In my opinion, it's perfectly fine either way unless you're worried about performance. I personally tend to try to use the more performant option when there's a choice, but a lot of times it just doesn't matter.

That said, I suspect the example would be much faster if you didn't use the pipeline, because a single tool could do it all (I'm leaving in the substitution and column print that are actually unused in the result):

    awk '/^x/{gsub("a","b");print $2; count++}END{print NR}' foo.txt


That syntax is very unusual from anything I've seen. I am also a fan of splitting pipelines with line breaks for readability, however I put the pipe on the end of each line and omit the backslash. In Bash, a line that ends with a pipe always continues on the next line.

In any case, it's probably just a matter of personal taste.


That's actually very readable. I'm now regretting that I hadn't seen this about 3 months ago--I recently left a project that had a large number of shell scripts I had written or maintained for my team. This probably would've made it much easier for the rest of the team to figure out what the command was doing.


If the order is your concern, you can also put the <read at the beginning of the line. <file grep x works the same as: cat file | grep x


I've been using unix for 25 years and I did not know that.


I dunno, You are bringing 5 cores to bear and there is no global interpreter lock which is not a bad start


I like 'collection pipeline' code written in this style regardless of language. If we took away the pipe symbols (or the dots) and just used indentation we'd have something that looked like asm but with flow between steps rather than common global state.

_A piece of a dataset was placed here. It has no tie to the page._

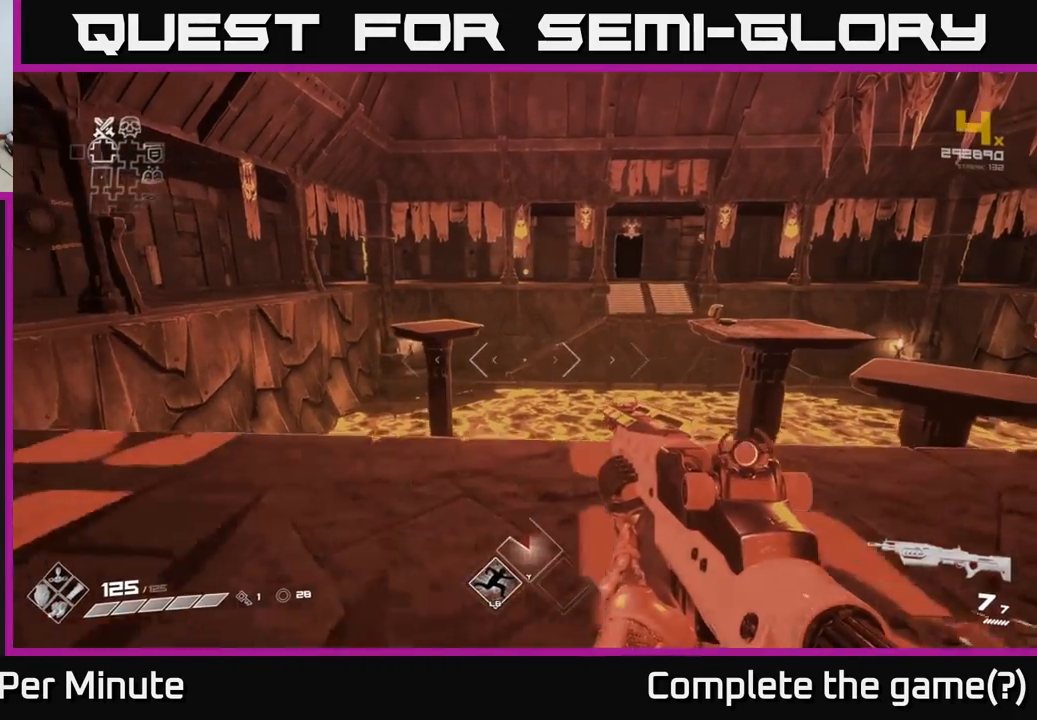
{"buttons": [], "left_stick": "left", "right_stick": "center", "events": []}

I periodically think it would be a good idea to organize a language around.


awk can do all of that except sed. And I am not sure about the last. No need to wc ($NF in AWK, if I can recall), no need for grep, you have the /match/ statement, with regex too.


> except sed

Doesn't gsub(/a/, "b") do the same thing as s/a/b/g?


Yes, I recall it hours ago.


I find something like this:

   grep '^x' < input | sed 's/foo/bar/g' 
to be very readable, as the flow is still visually apparent based on punctuation.


I don't like this style at all. If you're following the pipeline, it starts in the middle with "input", goes to the left for the grep, then to the right (skipping over the middle part) to sed.

     cat input | grep '^x' | sed 's/foo/bar/g'
Is far more readable, in my opinion. In addition, it makes it trivial to change the input from a file to any kind of process.

I'm STRONGLY in favor of using "cat" for input. That "useless use of cat" article is pretty dumb, IMHO.


Note that '<input grep | foo' is also valid.


In this particular example, ‘unnecessary use of cat’ is accompanied by ‘unnecessary use of grep’.

    cat input | grep '^x' | sed 's/foo/bar/g'

    sed '/^x/s/foo/bar/g' <input


That's not the same thing. The sed output will still keep lines not starting with x (just not replacing foo with bar in those) where grep will filter those out.


Yeah, Muphry's law at work. Corrected version:

   sed -n '/^x/s/foo/bar/gp' <input
This may be an inadvertent argument for the ‘connect simpler tools’ philosophy.


You can just remove the <


You can if input is a file. It might be a program with no arguments or something else.


In your original command, how can 'input' be a program with no arguments?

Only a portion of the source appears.